Global macro overview for 17/12/201

Mario Draghi is the master of selling a positive image of the state of the Eurozone economy and a well-known propagator of an optimistic view of its prospects. However, the breakdown of the data from this year and the return of disagreements to the political scene with the simultaneous deterioration of the external environment is a combination against which even Draghi had to capitulate.

The ECB President sounded gentle at the conference last Thursday because every other attitude would not stand up to the facts. Subsequent evidence of trouble is coming in the morning in the form of fatal values of macro indicators from China and the continuation of PMI decreases for European economies.It is worth noting that the improvement of communication by central banks means that historical decisions - and that is definitely the termination of asset purchases - are not accompanied by an explosion of volatility on the currency market, or strong reshuffle in the bond market. The investors had many months to digest ECB steps.
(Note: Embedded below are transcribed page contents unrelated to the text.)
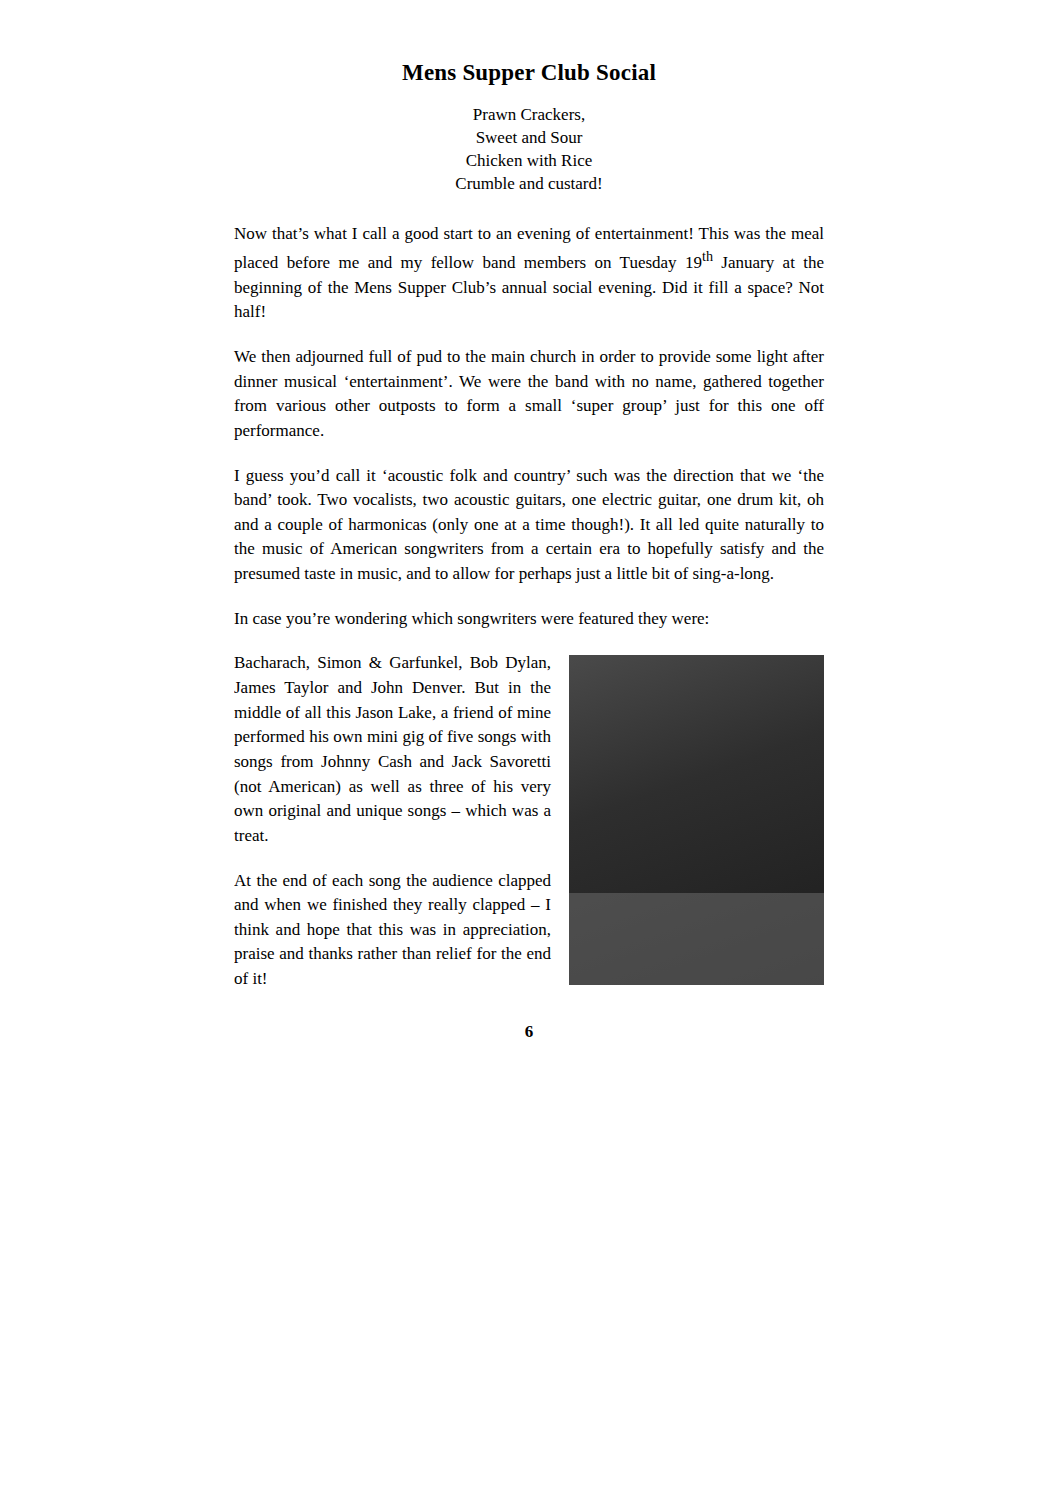Mens Supper Club Social
Prawn Crackers,
Sweet and Sour
Chicken with Rice
Crumble and custard!
Now that’s what I call a good start to an evening of entertainment! This was the meal placed before me and my fellow band members on Tuesday 19th January at the beginning of the Mens Supper Club’s annual social evening. Did it fill a space? Not half!
We then adjourned full of pud to the main church in order to provide some light after dinner musical ‘entertainment’. We were the band with no name, gathered together from various other outposts to form a small ‘super group’ just for this one off performance.
I guess you’d call it ‘acoustic folk and country’ such was the direction that we ‘the band’ took. Two vocalists, two acoustic guitars, one electric guitar, one drum kit, oh and a couple of harmonicas (only one at a time though!). It all led quite naturally to the music of American songwriters from a certain era to hopefully satisfy and the presumed taste in music, and to allow for perhaps just a little bit of sing-a-long.
In case you’re wondering which songwriters were featured they were:
Bacharach, Simon & Garfunkel, Bob Dylan, James Taylor and John Denver. But in the middle of all this Jason Lake, a friend of mine performed his own mini gig of five songs with songs from Johnny Cash and Jack Savoretti (not American) as well as three of his very own original and unique songs – which was a treat.
At the end of each song the audience clapped and when we finished they really clapped – I think and hope that this was in appreciation, praise and thanks rather than relief for the end of it!
6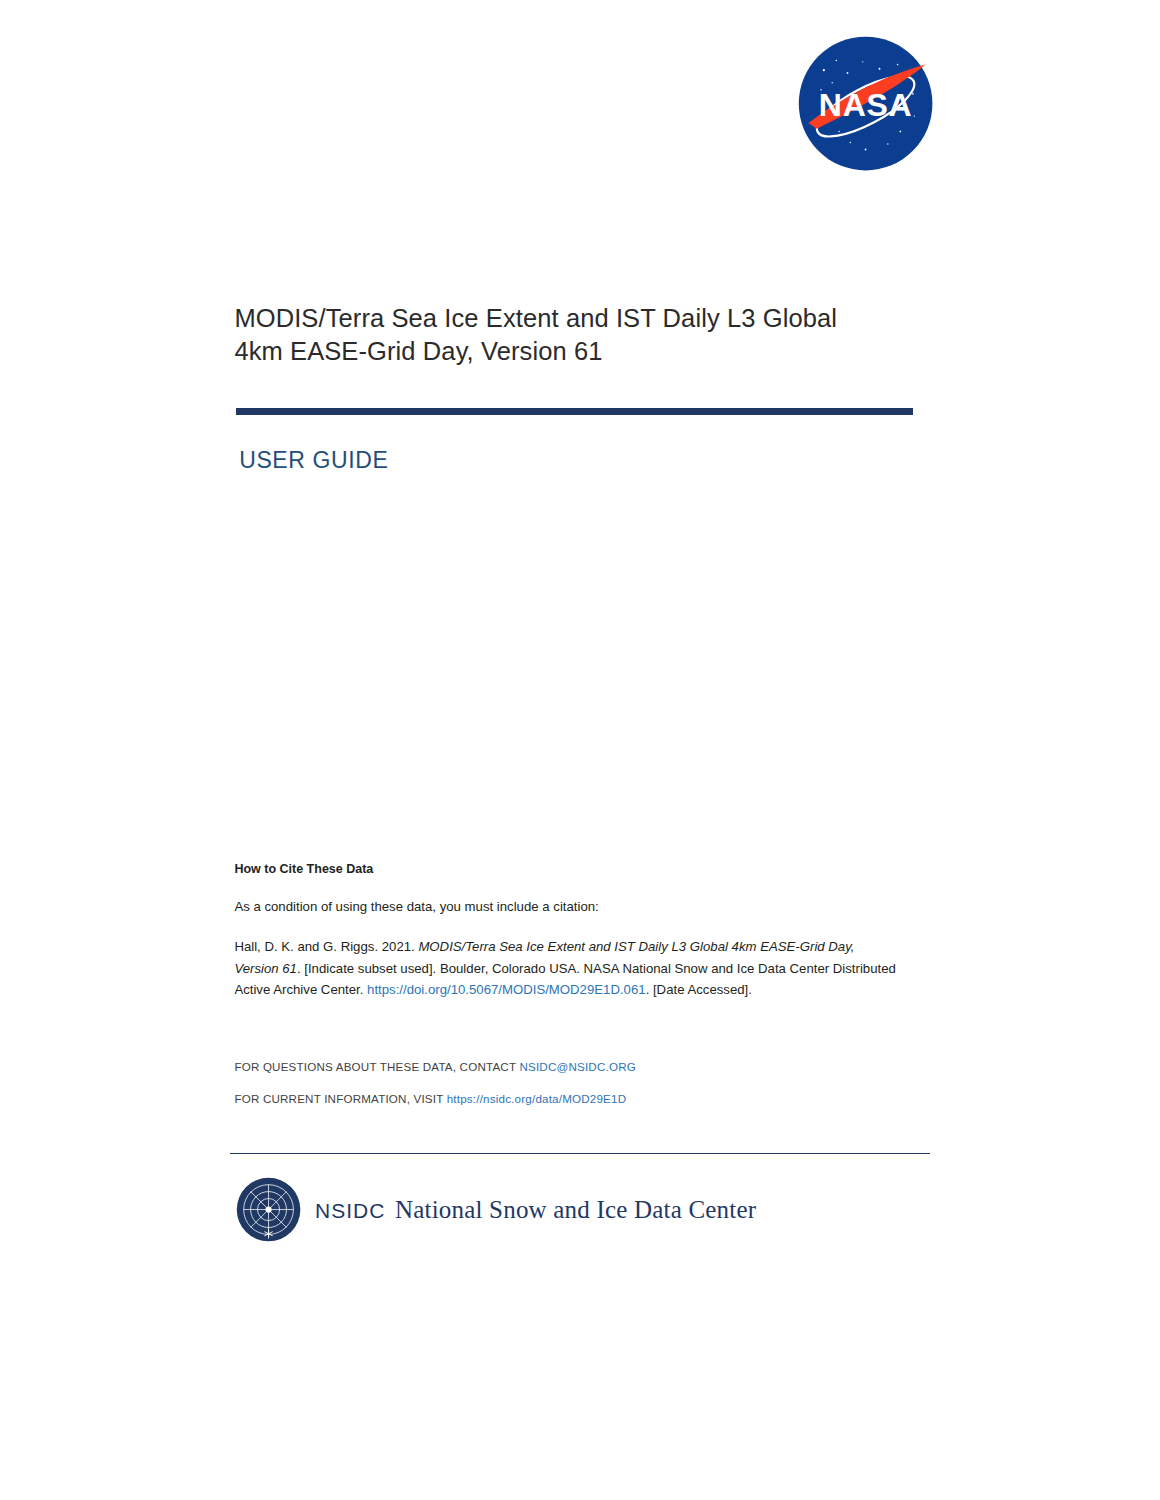NASA
MODIS/Terra Sea Ice Extent and IST Daily L3 Global
4km EASE-Grid Day, Version 61
USER GUIDE
How to Cite These Data
As a condition of using these data, you must include a citation:
Hall, D. K. and G. Riggs. 2021. MODIS/Terra Sea Ice Extent and IST Daily L3 Global 4km EASE-Grid Day, Version 61. [Indicate subset used]. Boulder, Colorado USA. NASA National Snow and Ice Data Center Distributed Active Archive Center. https://doi.org/10.5067/MODIS/MOD29E1D.061. [Date Accessed].
FOR QUESTIONS ABOUT THESE DATA, CONTACT NSIDC@NSIDC.ORG
FOR CURRENT INFORMATION, VISIT https://nsidc.org/data/MOD29E1D
NSIDCNational Snow and Ice Data Center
Let's now take a look at the EUR/GBP technical picture at the H4 time frame. The market has managed to return towards the swing technical resistance zone between the levels of 0.9050 - 0.9098, but so far failed to break through. Nevertheless, the trend line has prevented the larger down correction and the market is bouncing from the level of 0.9000. The conditions are now overbought, but the momentum remains strong and positive, so bulls might try to break above the resistance once again soon.